- **YOUR TASKS**
(a) Translate this sentence from the breakup-advice thread into Spanish: "All true happiness is found only within the present moment."
(b) Based on the breakup-advice thread, mark each statement yes or no, and quote the words that decide it: (i) The first poster's friend broke up four months before the opening post. (ii) SeekJess advises sparing the friend's feelings. (iii) Miraji suggests the friend keep only a few reminders of her ex.

# breakup advice for my friend



## sushi (May 2, 2010)

so i have this friend i'mm with right now and she's totally depressed about her ex coz she just found out her ex is dating the girl that her ex always told her he'd never date and now she's crying and just being totally depressed i just don't know what to say anymore. its been four months since they broke up and she still can't move on. what the hell do i tell her now???? i keep telling her she'll find another guy to make her feel special again but she doesn't believe she will coz this guy was her first love and all.i jst dont know what to say anymore


----------



## SF4L (May 19, 2010)

You can't really tell her anything. Only she can move on when she's ready. Just being there to listen is probably helping alot more than you think it is.


----------



## Miraji (Mar 12, 2010)

try to make her get rid of all memories she have with him, and keep nothing ..by this way she will start getting used to the idea he is gone and will start recover...but this will need time


----------



## Ungweliante (Feb 26, 2009)

She thinks that her life is empty without the guy; lacks meaning.
With the guy, it felt meaningful. 

Yet clearly the guy was not the true love,
he is now seeking meaning from elsewhere.

She clings to the past, wishing it to come back;
yet it is already gone. 

From where should she look then?
All true happiness is found only within the present moment.


----------



## SeekJess (Nov 1, 2009)

I dunno just listening is the best advice I can give, if she asks your opinion answer honestly. Don't spare her feelings, shes already hurt. What good is it gonna do to sugar coat things at this point anyway? I have a hard time getting over past relationships because I go into the what if mode, what if I did this or that? Infact my ex broke up with me in Sept. And I just now got over it, like in the past week or so.


----------



## sushi (May 2, 2010)

thanks for the responses. hopefully she reads all this herself.


----------



## Crystall (Mar 30, 2010)

Make her some cookies!


----------

- **INFORMATION SUPPLIED**
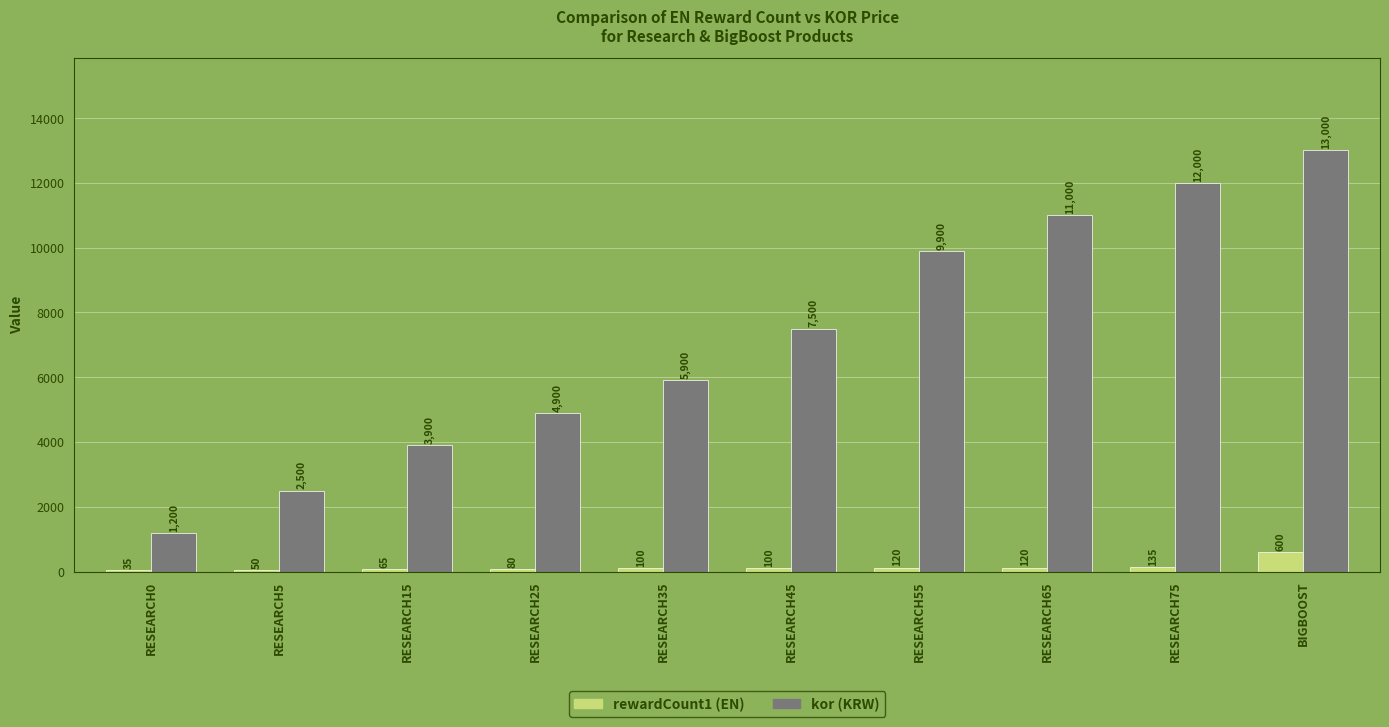

At which label is kor (KRW) closest to 7100?

RESEARCH45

- **SOLUTIONS TO THE EXERCISE**
(a) Toda la verdadera felicidad se encuentra solo en el momento presente.

(b)
(i) Yes: "its been four months since they broke up"
(ii) No: "Don't spare her feelings, shes already hurt."
(iii) No: "try to make her get rid of all memories she have with him, and keep nothing"